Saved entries
☆ ☆ ☆

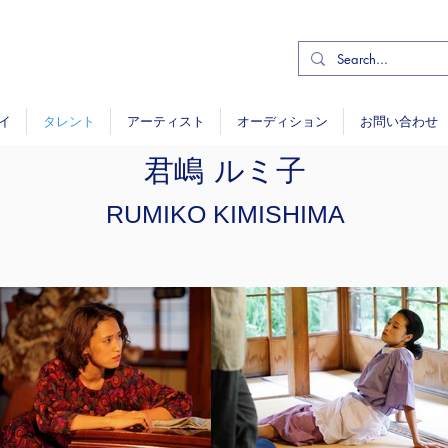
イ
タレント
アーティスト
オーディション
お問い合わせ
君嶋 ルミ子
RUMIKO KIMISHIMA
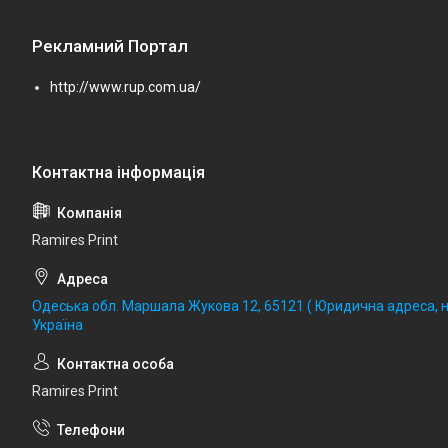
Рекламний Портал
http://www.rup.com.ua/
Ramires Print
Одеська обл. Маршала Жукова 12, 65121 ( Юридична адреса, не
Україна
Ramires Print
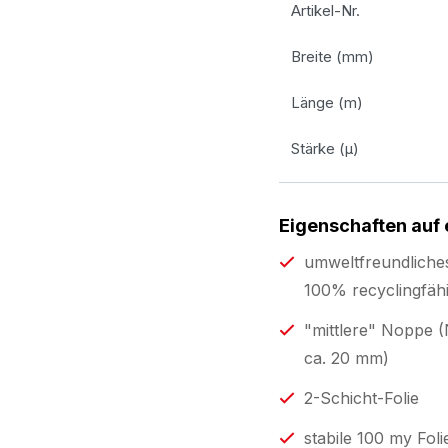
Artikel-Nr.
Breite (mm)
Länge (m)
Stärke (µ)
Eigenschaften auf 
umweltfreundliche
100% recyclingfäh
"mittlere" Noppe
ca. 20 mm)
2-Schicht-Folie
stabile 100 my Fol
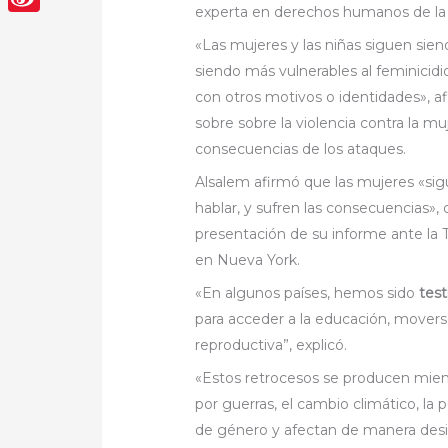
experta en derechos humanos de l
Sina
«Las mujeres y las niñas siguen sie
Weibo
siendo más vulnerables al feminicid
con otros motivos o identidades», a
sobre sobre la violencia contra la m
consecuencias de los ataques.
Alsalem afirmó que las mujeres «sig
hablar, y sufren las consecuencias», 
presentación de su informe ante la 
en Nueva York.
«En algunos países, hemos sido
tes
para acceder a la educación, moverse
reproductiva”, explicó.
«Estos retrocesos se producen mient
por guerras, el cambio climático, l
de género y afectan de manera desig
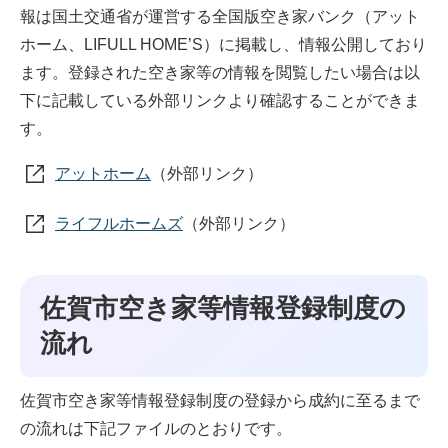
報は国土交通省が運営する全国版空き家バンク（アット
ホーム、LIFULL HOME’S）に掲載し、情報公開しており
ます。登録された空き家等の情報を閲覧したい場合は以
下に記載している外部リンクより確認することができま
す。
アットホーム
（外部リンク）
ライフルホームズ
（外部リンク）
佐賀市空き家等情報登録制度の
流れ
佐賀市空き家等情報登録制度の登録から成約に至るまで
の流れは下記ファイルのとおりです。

☆ ☆ ☆

TASK TO COMPLETE >>
Using the records above, report each line that contains the word "consecuencias" by copying it.

OUTPUT BELOW >>
consecuencias de los ataques.
hablar, y sufren las consecuencias», 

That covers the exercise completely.